# start of Passage

We checked into the travel lodge LAX and were in bed fairly quickly after arrival.


----------



## Seaboard92 (Feb 9, 2020)

An Acela Express passing BWI. 



It may be back lit but I think this is a cool shot. It’s grimy. 



The Coke engine



The Virginia Railway Express in the yard. 



Union Station in DC. One of Seven Union Stations I visited. 



The Legislative Graveyard Protest.


----------



## Seaboard92 (Feb 9, 2020)

Day 2: The San Diegan/Pacific Surfliner to get In and Out

We woke up really early so we could get the 6:05 AM Surfliner to San Diego in my quest to try what is known as the best fast food in America. We left the hotel around four thirty in a Lyft and it didn’t take too long to get to Union Station. We then walked thru the head house to the Metropolitan Lounge to store our bags for the day. We had trouble explaining to the person there we were on Train No. 422 the thru cars on the Sunset Limited but we’re also ticketed on Train No. 562 to San Diego. 

Once our bags were stored we went down to the track and waited to board our Horizon train of which is more representative of the San Diegan trains than the Surfliners. After a short wait for them to open the train we took our seat in the last coach possible figuring it would be a bit quieter which it was. We departed on time and had a relaxing ride. The line from Fullerton to Oceanside would be new milage to me. And not only would it be new it would complete the west coast North South Amtrak route for me. 

Malcolm and I got caught up on a bit of everything on the ride south and enjoyed the lovely view from the Santa Fe Surf Line. We arrived into San Diego about forty minutes late due to signal issues and I took several pictures of the trainset under the Palm Trees. We bought regional day passes for the Trolley and Sprinter than took a trolley to Petco Park. My first trip to the west coast was to San Diego so I kinda wanted to re see things I saw when I was 12. 

We walked across the new bridge over the rail yard and then down fifth avenue towards the trolley station. I commented a lot on the blending of architecture that only makes sense in San Diego. You have a lot of older style buildings right next to modern 1990/2000s style high rises and it just fits. After a short walk we reached the trolley stop and got on the next Blue Line Train south for lunch. On the way we passed the Pacific Fleet which was actually quite cool. 

I’ll be honest I wasn’t super impressed with In and Out. The burger is definitely good but I’m not sure it’s worth all of the hype it receives and the fries definitely aren’t. Either way I’m glad I tried it out because I’ve heard so much about them since watching Jay Leno during high school. So it at least wasn’t a waste of time. After leaving In-and-Out Burger we took the light rail to Old Town San Diego for a quick stroll around before our train. 

Old Town was actually more lovely than I remembered it from my childhood and very quaint feeling. I’m glad I had the chance to go back and relive it. After a quick stroll we bought our Coaster tickets and waited for the northbound coaster coming in ten minutes. We had an easy short ride on the commuter train north to Oceanside, CA. Figuring it was a cross platform connection to a waiting Sprinter I moved towards the head end prior to arrival into Oceanside to get a picture of the F40PH pulling the train.

# end of Passage

What this task involves →
Transcribe the trip report word for word, between "We woke up really" and "to San Diego.", inclusive. The listing below plays no part in the work on the trip report.

# start of Entries shown

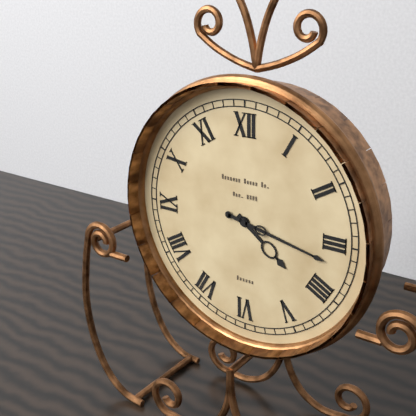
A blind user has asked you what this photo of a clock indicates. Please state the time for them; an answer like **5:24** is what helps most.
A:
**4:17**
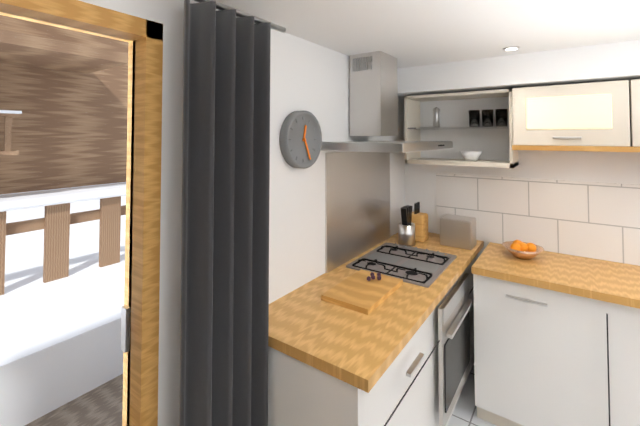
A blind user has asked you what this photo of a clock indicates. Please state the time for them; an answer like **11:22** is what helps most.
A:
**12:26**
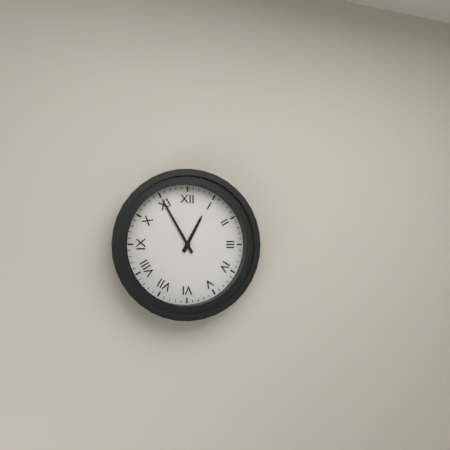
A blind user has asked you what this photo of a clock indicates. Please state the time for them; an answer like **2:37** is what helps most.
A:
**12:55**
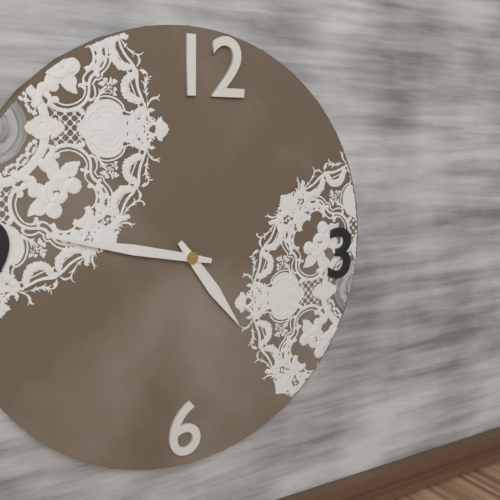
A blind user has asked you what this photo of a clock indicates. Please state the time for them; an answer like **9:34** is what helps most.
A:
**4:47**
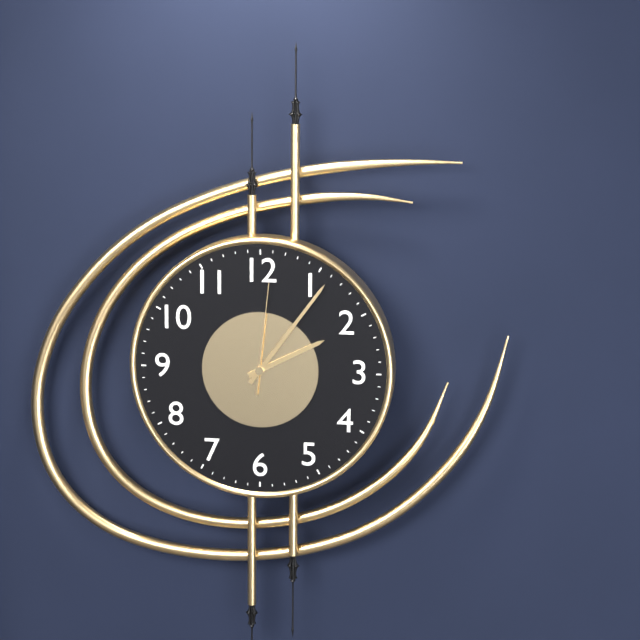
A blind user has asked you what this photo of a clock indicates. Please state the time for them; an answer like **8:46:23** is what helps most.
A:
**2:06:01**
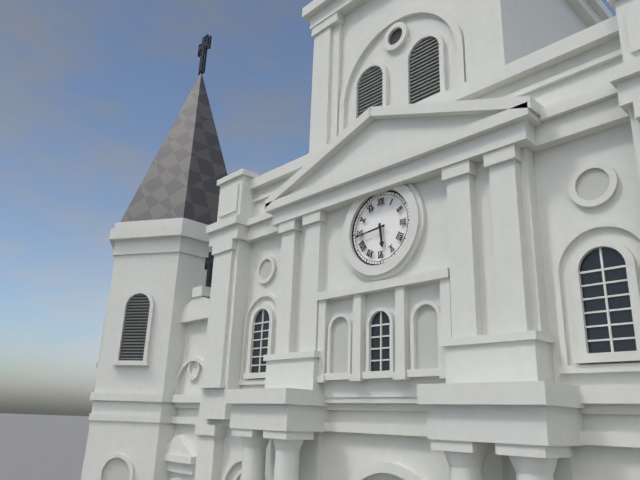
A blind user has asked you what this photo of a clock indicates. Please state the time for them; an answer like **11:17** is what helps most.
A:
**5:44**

# end of Entries shown
# start of Entries shown

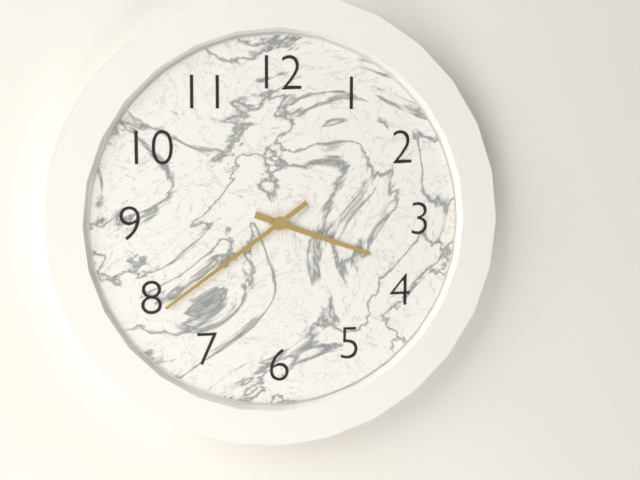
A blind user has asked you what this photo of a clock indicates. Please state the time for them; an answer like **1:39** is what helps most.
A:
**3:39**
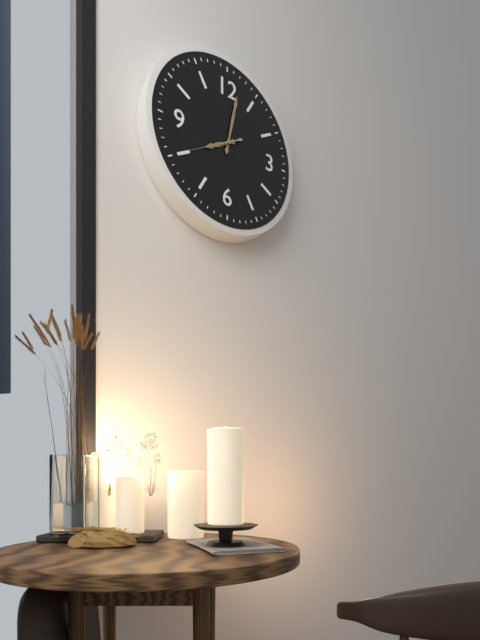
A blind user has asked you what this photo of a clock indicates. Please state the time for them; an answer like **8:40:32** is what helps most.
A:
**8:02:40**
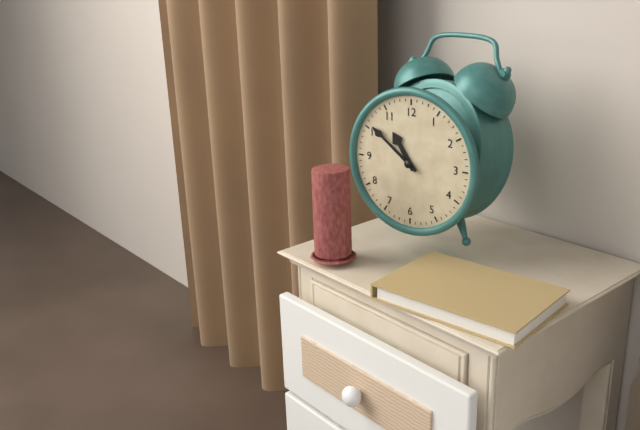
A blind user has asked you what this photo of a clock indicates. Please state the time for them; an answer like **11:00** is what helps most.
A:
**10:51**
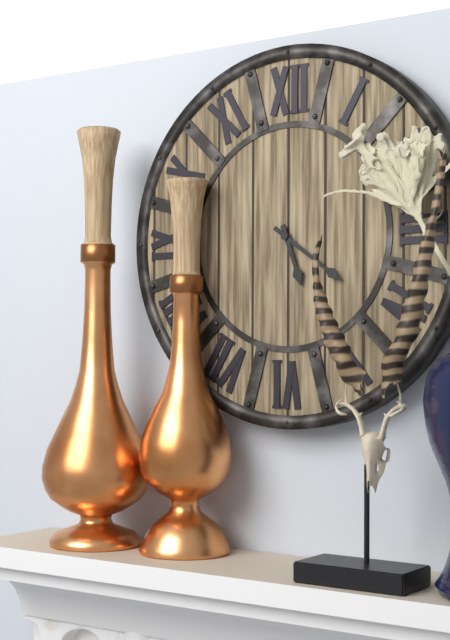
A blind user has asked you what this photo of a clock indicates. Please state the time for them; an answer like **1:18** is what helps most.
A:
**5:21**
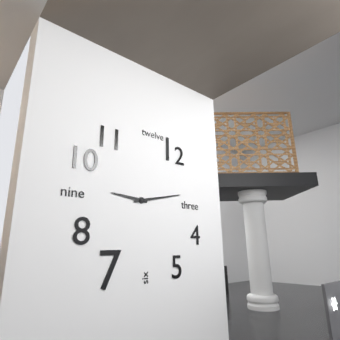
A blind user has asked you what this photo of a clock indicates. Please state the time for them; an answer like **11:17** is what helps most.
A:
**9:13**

# end of Entries shown

Written solution →
We woke up really early so we could get the 6:05 AM Surfliner to San Diego in my quest to try what is known as the best fast food in America. We left the hotel around four thirty in a Lyft and it didn’t take too long to get to Union Station. We then walked thru the head house to the Metropolitan Lounge to store our bags for the day. We had trouble explaining to the person there we were on Train No. 422 the thru cars on the Sunset Limited but we’re also ticketed on Train No. 562 to San Diego.